悠木:間違えている人が可愛いんですよね。彼女の行動は自己防衛とかもあるかもしれませんが、頑張ってその関係性を繋ぎ止めたいからこそであって。私はそこに愛情があるのだと思って書きました。でも、いつの間にか“闇甘”と呼ばれていて(笑)。
――“闇甘”はご自身が付けたキャッチコピーではないんですね(笑)。
悠木:編集さんが付けてくれました。音も可愛かったので納得しています(笑)。
――でも短所を愛するという考えは独特かもしれませんね。
悠木:短所って人間が他者と一緒にいる理由だと思っていて。長所だけの人はひとりで生きていける超人ですけど、短所がある人は誰かと生きなければいけないんですよ。それって逆に考えると相手に居場所を与えていて。だから人間ってダメな部分が可愛いですし、そこを可愛いと思うからこそ皆で仲良くしたいとか、一緒に物を作りたいとか思うようになって。私自身そう考えるようになってから、短所を克服したい反面、その短所を愛してくれている人もいるのだと受け止められるようになりました。

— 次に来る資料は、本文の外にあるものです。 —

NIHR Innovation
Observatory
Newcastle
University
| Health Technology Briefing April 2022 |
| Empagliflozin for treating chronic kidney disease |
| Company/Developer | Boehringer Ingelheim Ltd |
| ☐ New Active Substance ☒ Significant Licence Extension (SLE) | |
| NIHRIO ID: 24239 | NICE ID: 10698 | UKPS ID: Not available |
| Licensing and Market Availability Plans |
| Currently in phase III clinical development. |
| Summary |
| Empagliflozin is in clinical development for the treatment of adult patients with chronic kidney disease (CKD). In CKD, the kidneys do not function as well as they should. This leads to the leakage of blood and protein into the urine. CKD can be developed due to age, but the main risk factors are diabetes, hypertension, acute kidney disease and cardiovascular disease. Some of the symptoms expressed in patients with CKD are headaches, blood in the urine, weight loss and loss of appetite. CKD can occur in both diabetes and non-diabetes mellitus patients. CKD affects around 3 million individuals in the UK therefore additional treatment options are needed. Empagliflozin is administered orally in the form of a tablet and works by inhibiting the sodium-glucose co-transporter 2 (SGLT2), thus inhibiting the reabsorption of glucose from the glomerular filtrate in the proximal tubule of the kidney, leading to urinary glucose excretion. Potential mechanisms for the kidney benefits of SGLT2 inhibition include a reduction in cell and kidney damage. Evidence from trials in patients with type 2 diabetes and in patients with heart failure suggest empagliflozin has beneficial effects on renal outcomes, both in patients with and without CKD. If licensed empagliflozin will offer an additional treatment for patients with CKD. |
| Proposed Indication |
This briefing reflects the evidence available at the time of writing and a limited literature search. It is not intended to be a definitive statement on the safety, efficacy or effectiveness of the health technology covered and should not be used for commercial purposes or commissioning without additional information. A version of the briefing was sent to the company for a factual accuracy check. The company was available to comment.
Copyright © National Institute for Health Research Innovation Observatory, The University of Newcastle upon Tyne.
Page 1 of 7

――『キメラプロジェクト:ゼロ』にはそんな悠木さんの思いが詰まっているんですね。
悠木:人間っていっぱいダメなところもあるけど、だからこそ社会を形成しているんだよ、という部分をこの漫画に閉じ込められたら良いなと。最終的にキメリオの倫理観と人間の倫理観はぜんぜん違うんですけど、私としては「なにが違うんだ?」と思いながら書いていて。でもキメリオは人間の言葉から生まれているので、確実に人間の短所に気付くはずなんですよ。今後はその辺りも注目してもらえると嬉しいです。

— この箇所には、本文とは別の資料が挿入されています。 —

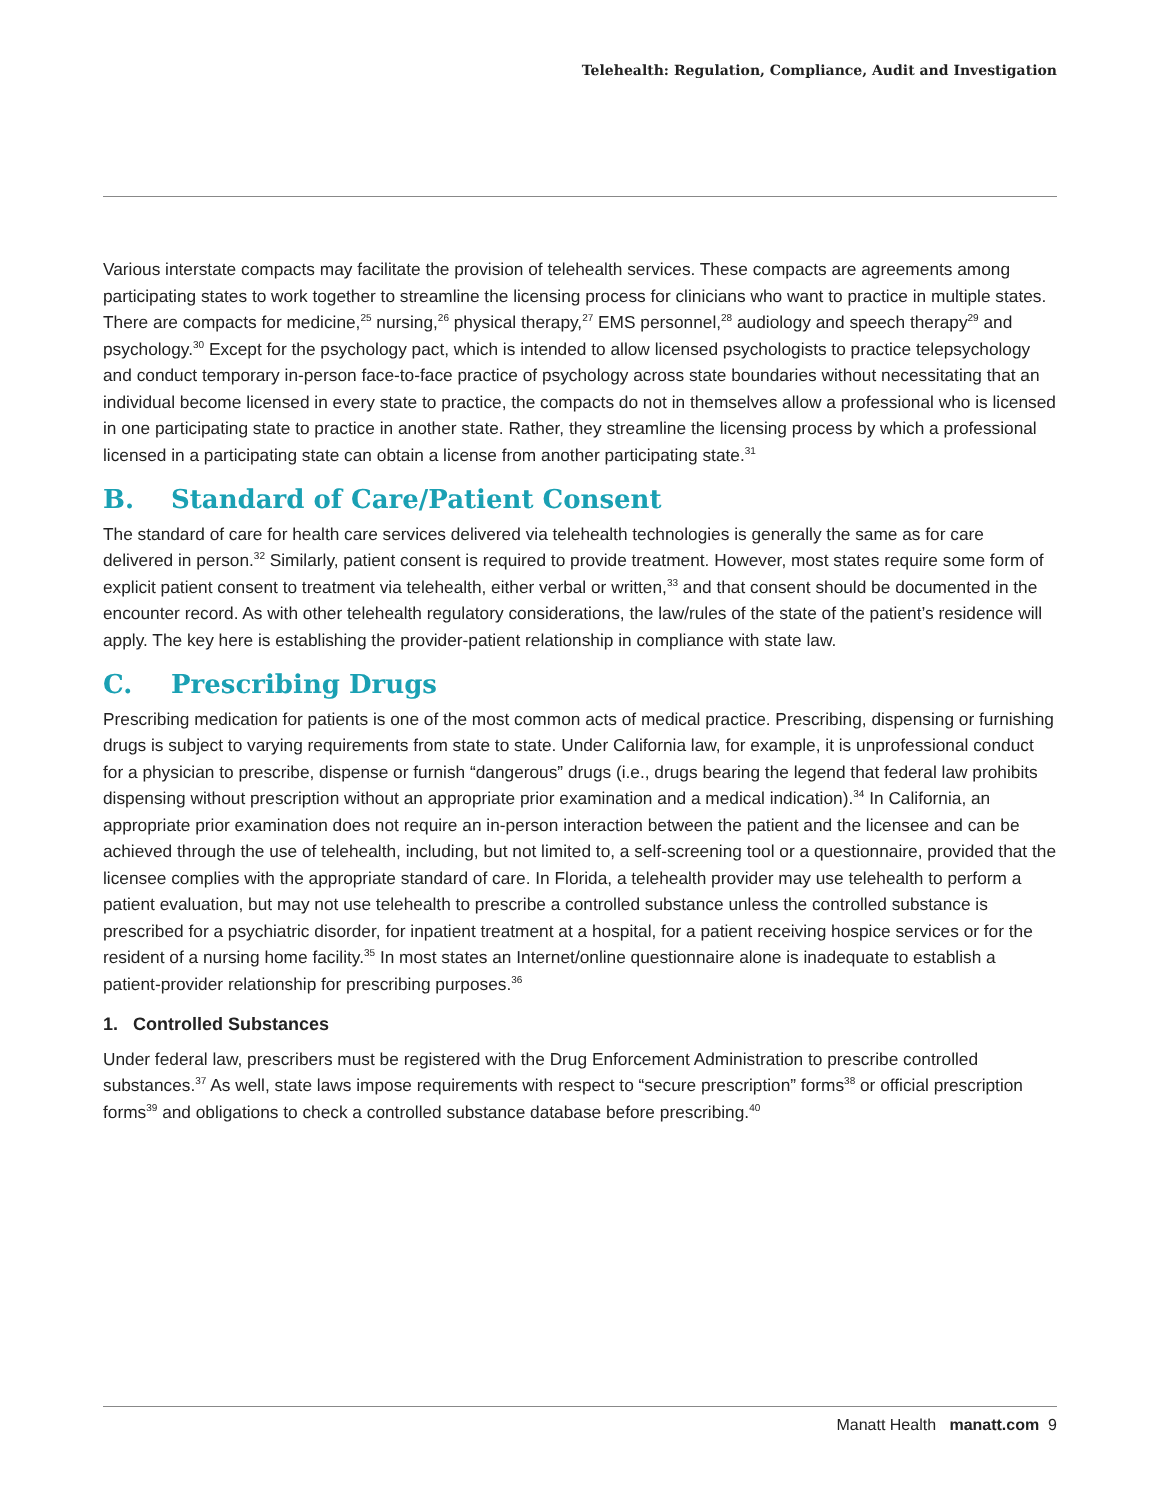Telehealth: Regulation, Compliance, Audit and Investigation
Various interstate compacts may facilitate the provision of telehealth services. These compacts are agreements among participating states to work together to streamline the licensing process for clinicians who want to practice in multiple states. There are compacts for medicine,<sup>25</sup> nursing,<sup>26</sup> physical therapy,<sup>27</sup> EMS personnel,<sup>28</sup> audiology and speech therapy<sup>29</sup> and psychology.<sup>30</sup> Except for the psychology pact, which is intended to allow licensed psychologists to practice telepsychology and conduct temporary in-person face-to-face practice of psychology across state boundaries without necessitating that an individual become licensed in every state to practice, the compacts do not in themselves allow a professional who is licensed in one participating state to practice in another state. Rather, they streamline the licensing process by which a professional licensed in a participating state can obtain a license from another participating state.<sup>31</sup>
B. Standard of Care/Patient Consent
The standard of care for health care services delivered via telehealth technologies is generally the same as for care delivered in person.<sup>32</sup> Similarly, patient consent is required to provide treatment. However, most states require some form of explicit patient consent to treatment via telehealth, either verbal or written,<sup>33</sup> and that consent should be documented in the encounter record. As with other telehealth regulatory considerations, the law/rules of the state of the patient’s residence will apply. The key here is establishing the provider-patient relationship in compliance with state law.
C. Prescribing Drugs
Prescribing medication for patients is one of the most common acts of medical practice. Prescribing, dispensing or furnishing drugs is subject to varying requirements from state to state. Under California law, for example, it is unprofessional conduct for a physician to prescribe, dispense or furnish “dangerous” drugs (i.e., drugs bearing the legend that federal law prohibits dispensing without prescription without an appropriate prior examination and a medical indication).<sup>34</sup> In California, an appropriate prior examination does not require an in-person interaction between the patient and the licensee and can be achieved through the use of telehealth, including, but not limited to, a self-screening tool or a questionnaire, provided that the licensee complies with the appropriate standard of care. In Florida, a telehealth provider may use telehealth to perform a patient evaluation, but may not use telehealth to prescribe a controlled substance unless the controlled substance is prescribed for a psychiatric disorder, for inpatient treatment at a hospital, for a patient receiving hospice services or for the resident of a nursing home facility.<sup>35</sup> In most states an Internet/online questionnaire alone is inadequate to establish a patient-provider relationship for prescribing purposes.<sup>36</sup>
1. Controlled Substances
Under federal law, prescribers must be registered with the Drug Enforcement Administration to prescribe controlled substances.<sup>37</sup> As well, state laws impose requirements with respect to “secure prescription” forms<sup>38</sup> or official prescription forms<sup>39</sup> and obligations to check a controlled substance database before prescribing.<sup>40</sup>
Manatt Health manatt.com 9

――随所に悠木さんのオタク的な趣向が詰まっていますよね。
悠木:私はサブカルが大好きなので、いろいろなサブカルから得たものが私のフィルターを通してこうなったんだと思います。じゃが芋を入れてポテトを出す機械みたいに(笑)。
▼第1話ボイスコミックムービー
――(笑)。構想自体はどれくらい前からあったんですか?
悠木:どのくらいでしょう。
スタッフ:『キメプロ』の構想自体は2017年くらいですよね。
悠木:そうでした。
スタッフ:『ゼロ』は2020年辺りでした。
悠木:初期から曜日キメリオちゃんたちに人気があったので、曜日キメリオちゃんたちの連載作品を作りたいというお話がずっとあって。そんな中、せっかく連載になるなら続けていけるようなお話にしようとなって。
そこから「人とキメリオのお話」という意見が挙がり、私自身その案にピンときて。人間とキメリオ両方が立つ案だったので、そこから『ゼロ』の骨格が出来上がっていきました。

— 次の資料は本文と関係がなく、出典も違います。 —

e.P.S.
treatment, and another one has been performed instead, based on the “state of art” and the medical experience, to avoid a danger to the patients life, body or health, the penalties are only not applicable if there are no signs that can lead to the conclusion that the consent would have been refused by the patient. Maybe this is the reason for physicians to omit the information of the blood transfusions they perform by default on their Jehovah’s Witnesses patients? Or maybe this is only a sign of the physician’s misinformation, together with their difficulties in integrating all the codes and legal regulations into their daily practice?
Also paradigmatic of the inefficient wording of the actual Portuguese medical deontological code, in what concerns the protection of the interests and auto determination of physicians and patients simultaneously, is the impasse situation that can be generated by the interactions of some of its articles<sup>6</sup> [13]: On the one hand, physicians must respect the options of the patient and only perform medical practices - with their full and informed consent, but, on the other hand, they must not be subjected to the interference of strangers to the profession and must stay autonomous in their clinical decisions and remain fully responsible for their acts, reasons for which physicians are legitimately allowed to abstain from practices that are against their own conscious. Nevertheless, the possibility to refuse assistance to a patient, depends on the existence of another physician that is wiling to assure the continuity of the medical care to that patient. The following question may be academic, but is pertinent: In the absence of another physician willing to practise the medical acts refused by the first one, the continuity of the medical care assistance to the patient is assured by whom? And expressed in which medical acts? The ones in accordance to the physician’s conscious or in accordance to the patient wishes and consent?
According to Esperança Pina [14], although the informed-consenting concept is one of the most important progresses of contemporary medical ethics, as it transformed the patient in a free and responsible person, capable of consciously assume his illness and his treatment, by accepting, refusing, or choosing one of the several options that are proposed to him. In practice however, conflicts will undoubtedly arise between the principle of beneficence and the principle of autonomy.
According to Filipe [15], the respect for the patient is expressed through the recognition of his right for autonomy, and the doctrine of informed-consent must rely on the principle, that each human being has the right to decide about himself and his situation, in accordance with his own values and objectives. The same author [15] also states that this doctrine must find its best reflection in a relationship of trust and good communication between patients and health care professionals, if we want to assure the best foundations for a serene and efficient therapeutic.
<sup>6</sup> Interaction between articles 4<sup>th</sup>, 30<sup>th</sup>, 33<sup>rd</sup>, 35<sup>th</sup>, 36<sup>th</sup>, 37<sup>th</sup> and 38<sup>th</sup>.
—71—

スタッフ:そもそも『ゼロ』は、『キメプロ』の骨格を作ろうという話から始まって。悠木さんはすごくたくさん案を考えていらっしゃるんですけど、その中でどれが形に出来そうですか?と話し合った結果、今は曜日キメリオの連載だよねとなり、じゃあ双葉社さんに持っていこうと。
――持ち込みだったんですね!
悠木:そうなんです。
スタッフ:すべて悠木さん発信で動いているので、先程の話にあったように、ひつじロボ先生も悠木さんが「この人が良い」と言って決まりました。「リリシニウム・ビブリオラ」の時も、この声優さんたちで、この子たちの物語を歌として作りたいと。そして次に形にするなら漫画だよね、と悠木Pが発信していました。
一同:(笑)
悠木:本当にたくさんの方が参加してくださっていますし、いろいろな作品を作られた方々だからこその提案をしてくれたり。アニメはどうやって突然降って湧くのかわからないじゃないですか?(笑)
――たしかに(笑)。
悠木:そういったところからちゃんと段階を踏んで進めています。
――漫画化にあたって、ひつじロボ先生になにか要望は出されましたか?
悠木:先生はキメリオたちの理解度がめちゃめちゃ高いので、細かいオーダーはあまり出していなくて。部屋の広さとか家具の種類、ほかにもお香が炊いてあるとか、この子は今何を見ていますとか。そういう行動の指示は脚本に書いてあるんですけど、この子がこのシーンでどういう風に魅力的に映るのかという部分はほとんど先生が感じ取って描いてくれていて。私が想像した以上に、可愛いくセクシーになっていてすごいなと思います。
――結構細部まで指示されている部分もあるんですね。
悠木:そこまで細かいわけではないんですけど、先生の描きやすさが大事なのでそこもどうしようと思ったりしました。「アンティークな家具です」とか「白基調の家具です」とか。そういうことは書いてあったりします。
あ、でも、カルパの角はウミウシの一部分をイメージしているんですけど、ひつじロボ先生にはもっと硬質な角と伝わっていたことがあって。そういった解釈のすれ違いは『キメプロ』ならではで面白かったです(笑)。